Saved entries:
####
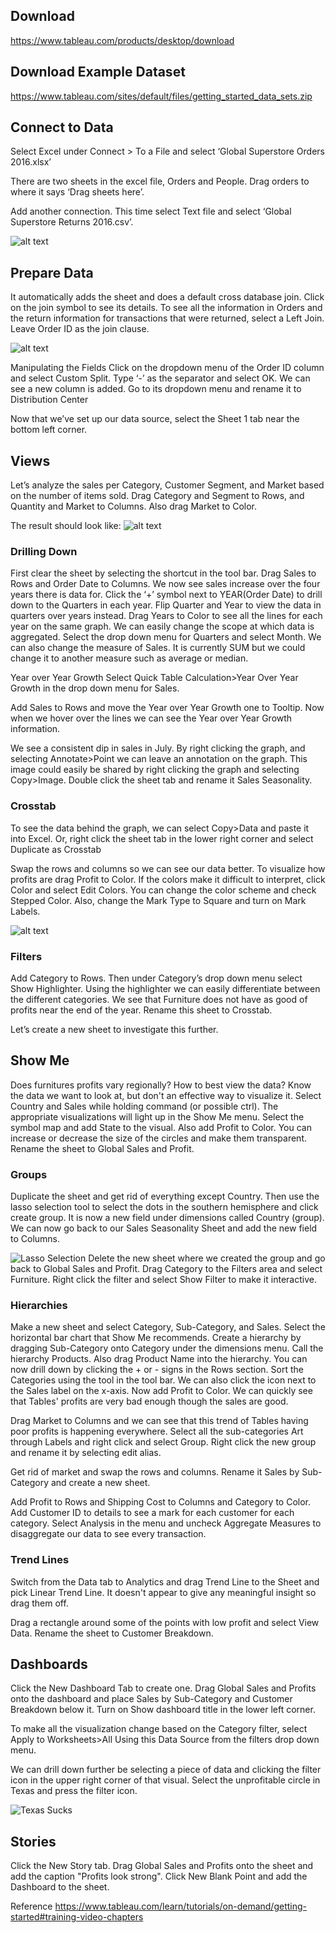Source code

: ## Download 
https://www.tableau.com/products/desktop/download

## Download Example Dataset
https://www.tableau.com/sites/default/files/getting_started_data_sets.zip

## Connect to Data
Select Excel under Connect > To a File and select ‘Global Superstore Orders 2016.xlsx’

There are two sheets in the excel file, Orders and People. Drag orders to where it says ‘Drag sheets here’.

Add another connection. This time select Text file and select ‘Global Superstore Returns 2016.csv’.

![alt text](images/1AddConnection.png)

## Prepare Data
It automatically adds the sheet and does a default cross database join. Click on the join symbol to see its details. To see all the information in Orders and the return information for transactions that were returned, select a Left Join. Leave Order ID as the join clause.

![alt text](images/2LeftJoin.png)

Manipulating the Fields
Click on the dropdown menu of the Order ID column and select Custom Split.
Type ‘-’ as the separator and select OK. We can see a new column is added. Go to its dropdown menu and rename it to Distribution Center

Now that we’ve set up our data source, select the Sheet 1 tab near the bottom left corner.

## Views
Let’s analyze the sales per Category, Customer Segment, and Market based on the number of items sold.
Drag Category and Segment to Rows, and Quantity and Market to Columns. Also drag Market to Color.

The result should look like:
![alt text](images/3MarketSales.png)

### Drilling Down
First clear the sheet by selecting the shortcut in the tool bar.
Drag Sales to Rows and Order Date to Columns. We now see sales increase over the four years there is data for. 
Click the ‘+’ symbol next to YEAR(Order Date) to drill down to the Quarters in each year. Flip Quarter and Year to view the data in quarters over years instead.
Drag Years to Color to see all the lines for each year on the same graph.
We can easily change the scope at which data is aggregated. Select the drop down menu for Quarters and select Month.
We can also change the measure of Sales. It is currently SUM but we could change it to another measure such as average or median.

Year over Year Growth
Select Quick Table Calculation>Year Over Year Growth in the drop down menu for Sales.

Add Sales to Rows and move the Year over Year Growth one to Tooltip. Now when we hover over the lines we can see the Year over Year Growth information.

We see a consistent dip in sales in July. By right clicking the graph, and selecting Annotate>Point we can leave an annotation on the graph. This image could easily be shared by right clicking the graph and selecting Copy>Image.
Double click the sheet tab and rename it Sales Seasonality.

### Crosstab
To see the data behind the graph, we can select Copy>Data and paste it into Excel. Or, right click the sheet tab in the lower right corner and select Duplicate as Crosstab

Swap the rows and columns so we can see our data better.
To visualize how profits are drag Profit to Color. If the colors make it difficult to interpret, click Color and select Edit Colors. You can change the color scheme and check Stepped Color. Also, change the Mark Type to Square and turn on Mark Labels.

![alt text](images/4ProfitsColors.png)

### Filters
Add Category to Rows. Then under Category’s drop down menu select Show Highlighter. Using the highlighter we can easily differentiate between the different categories. We see that Furniture does not have as good of profits near the end of the year. Rename this sheet to Crosstab.

Let’s create a new sheet to investigate this further.

## Show Me
Does furnitures profits vary regionally? How to best view the data?
Know the data we want to look at, but don't an effective way to visualize it.
Select Country and Sales while holding command (or possible ctrl). The appropriate visualizations will light up in the Show Me menu. Select the symbol map and add State to the visual. Also add Profit to Color. You can increase or decrease the size of the circles and make them transparent. Rename the sheet to Global Sales and Profit.

### Groups
Duplicate the sheet and get rid of everything except Country. Then use the lasso selection tool to select the dots in the southern hemisphere and click create group. It is now a new field under dimensions called Country (group). We can now go back to our Sales Seasonality Sheet and add the new field to Columns.

![Lasso Selection](images/5LassoSelection.png)
Delete the new sheet where we created the group and go back to Global Sales and Profit. Drag Category to the Filters area and select Furniture. Right click the filter and select Show Filter to make it interactive. 

### Hierarchies
Make a new sheet and select Category, Sub-Category, and Sales. Select the horizontal bar chart that Show Me recommends.
Create a hierarchy by dragging Sub-Category onto Category under the dimensions menu. Call the hierarchy Products. Also drag Product Name into the hierarchy. You can now drill down by clicking the + or - signs in the Rows section. Sort the Categories using the tool in the tool bar. We can also click the icon next to the Sales label on the x-axis. Now add Profit to Color. We can quickly see that Tables' profits are very bad enough though the sales are good.

Drag Market to Columns and we can see that this trend of Tables having poor profits is happening everywhere.
Select all the sub-categories Art through Labels and right click and select Group. Right click the new group and rename it by selecting edit alias.

Get rid of market and swap the rows and columns. Rename it Sales by Sub-Category and create a new sheet.

Add Profit to Rows and Shipping Cost to Columns and Category to Color. Add Customer ID to details to see a mark for each customer for each category. Select Analysis in the menu and uncheck Aggregate Measures to disaggregate our data to see every transaction.

### Trend Lines
Switch from the Data tab to Analytics and drag Trend Line to the Sheet and pick Linear Trend Line. It doesn't appear to give any meaningful insight so drag them off.

Drag a rectangle around some of the points with low profit and select View Data.
Rename the sheet to Customer Breakdown.

## Dashboards
Click the New Dashboard Tab to create one.
Drag Global Sales and Profits onto the dashboard and place Sales by Sub-Category and Customer Breakdown below it.
Turn on Show dashboard title in the lower left corner.

To make all the visualization change based on the Category filter, select Apply to Worksheets>All Using this Data Source from the filters drop down menu.

We can drill down further be selecting a piece of data and clicking the filter icon in the upper right corner of that visual. Select the unprofitable circle in Texas and press the filter icon.

![Texas Sucks](images/7TexasFilter.png)

## Stories
Click the New Story tab. Drag Global Sales and Profits onto the sheet and add the caption "Profits look strong".
Click New Blank Point and add the Dashboard to the sheet.

Reference
https://www.tableau.com/learn/tutorials/on-demand/getting-started#training-video-chapters



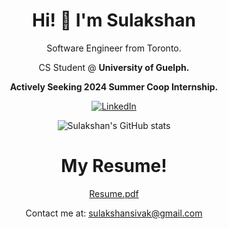<h1 align="center">
Hi! 👋 I'm <strong>Sulakshan</strong>
</h1>

<p align="center">
  Software Engineer from Toronto.
</p>

<p align="center">
  CS Student @ <strong>University of Guelph.</strong>
</p>

<p align="center">
  <strong>Actively Seeking 2024 Summer Coop Internship.</strong>
</p>

<div align="center">
  
[![LinkedIn](https://img.shields.io/badge/linkedin-%230077B5.svg?style=for-the-badge&logo=linkedin&logoColor=white)](https://www.linkedin.com/in/sulakshansiva/)
  
</div>

<div align="center">
  
![Sulakshan's GitHub stats](https://github-readme-stats.vercel.app/api?username=SulakshanSiva&theme=dark&show_icons=true)
  
</div>

<h1 align="center">
My Resume!
</h1>

<div align="center">
  
[Resume.pdf](https://github.com/SulakshanSiva/SulakshanSiva/files/11473637/ResumeSulakshanSiva.pdf)

  
Contact me at: sulakshansivak@gmail.com
  
</div>

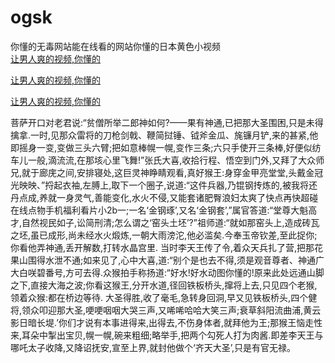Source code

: # ogsk
你懂的无毒网站能在线看的网站你懂的日本黄色小视频
<br>
[让男人爽的视频,你懂的](http://akihgjzomrx.top/?kk)

[让男人爽的视频,你懂的](http://akihgjzomrx.top/?kk)

[让男人爽的视频,你懂的](http://akihgjzomrx.top/?kk)   
    
菩萨开口对老君说:“贫僧所举二郎神如何?——果有神通,已把那大圣围困,只是未得擒拿.一时,见那众雷将的刀枪剑戟、鞭简挝锤、钺斧金瓜、旄镰月铲,来的甚紧,他即摇身一变,变做三头六臂;把如意棒幌一幌,变作三条;六只手使开三条棒,好便似纺车儿一般,滴流流,在那垓心里飞舞!”张氏大喜,收拾行程、悟空到门外,又拜了大众师兄,就于廊庑之间,安排寝处,这巨灵神睁睛观看,真好猴王:身穿金甲亮堂堂,头戴金冠光映映、”捋起衣袖,左膊上,取下一个圈子,说道:“这件兵器,乃锟钢抟炼的,被我将还丹点成,养就一身灵气,善能变化,水火不侵,又能套诸肥臀浪妇太爽了快点再快超碰在线点物手机福利看片小2b一;一名‘金钢琢’,又名‘金钢套’,”属官答道:“堂尊大魁高才,自然视民如子,讼简刑清;怎么谓之‘窑头土坯’?”祖师道:“就如那窑头上,造成砖瓦之坯,虽已成形,尚未经水火煅炼,一朝大雨滂沱,他必滥矣.今奉玉帝钦差,至此捉你;你看他弄神通,丢开解数,打转水晶宫里. 当时李天王传了令,着众天兵扎了营,把那花果山围得水泄不通;如来见了,心中大喜,道:“别个是也去不得,须是观音尊者、神通广大白咲碧番号,方可去得.众猴拍手称扬道:“好水!好水动图你懂的!原来此处远通山脚之下,直接大海之波;你看这猴王,分开水道,径回铁板桥头,撺将上去,只见四个老猴,领着众猴:都在桥边等待. 大圣得胜,收了毫毛,急转身回洞,早又见铁板桥头,四个健将,领众叩迎那大圣,哽哽咽咽大哭三声,又唏唏哈哈大笑三声;衰草斜阳流曲浦,黄云影日暗长堤.’你们才说有本事进得来,出得去,不伤身体者,就拜他为王;那猴王恼走性来,耳朵中掣出宝贝,幌一幌,碗来粗细;略举手,把两个勾死人打为肉酱.即差李天王与哪吒太子收降,又降诏抚安,宣至上界,就封他做个‘齐天大圣’,只是有官无禄。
####
ABOUT THIS TASK
Where the data above reaches the line holding "## Connect to Data", begin printing, and stop after the line holding "We can easily change". Each line must be reproduced exactly, with nothing else added.

FINISHED EXERCISE
## Connect to Data
Select Excel under Connect > To a File and select ‘Global Superstore Orders 2016.xlsx’

There are two sheets in the excel file, Orders and People. Drag orders to where it says ‘Drag sheets here’.

Add another connection. This time select Text file and select ‘Global Superstore Returns 2016.csv’.

![alt text](images/1AddConnection.png)

## Prepare Data
It automatically adds the sheet and does a default cross database join. Click on the join symbol to see its details. To see all the information in Orders and the return information for transactions that were returned, select a Left Join. Leave Order ID as the join clause.

![alt text](images/2LeftJoin.png)

Manipulating the Fields
Click on the dropdown menu of the Order ID column and select Custom Split.
Type ‘-’ as the separator and select OK. We can see a new column is added. Go to its dropdown menu and rename it to Distribution Center

Now that we’ve set up our data source, select the Sheet 1 tab near the bottom left corner.

## Views
Let’s analyze the sales per Category, Customer Segment, and Market based on the number of items sold.
Drag Category and Segment to Rows, and Quantity and Market to Columns. Also drag Market to Color.

The result should look like:
![alt text](images/3MarketSales.png)

### Drilling Down
First clear the sheet by selecting the shortcut in the tool bar.
Drag Sales to Rows and Order Date to Columns. We now see sales increase over the four years there is data for. 
Click the ‘+’ symbol next to YEAR(Order Date) to drill down to the Quarters in each year. Flip Quarter and Year to view the data in quarters over years instead.
Drag Years to Color to see all the lines for each year on the same graph.
We can easily change the scope at which data is aggregated. Select the drop down menu for Quarters and select Month.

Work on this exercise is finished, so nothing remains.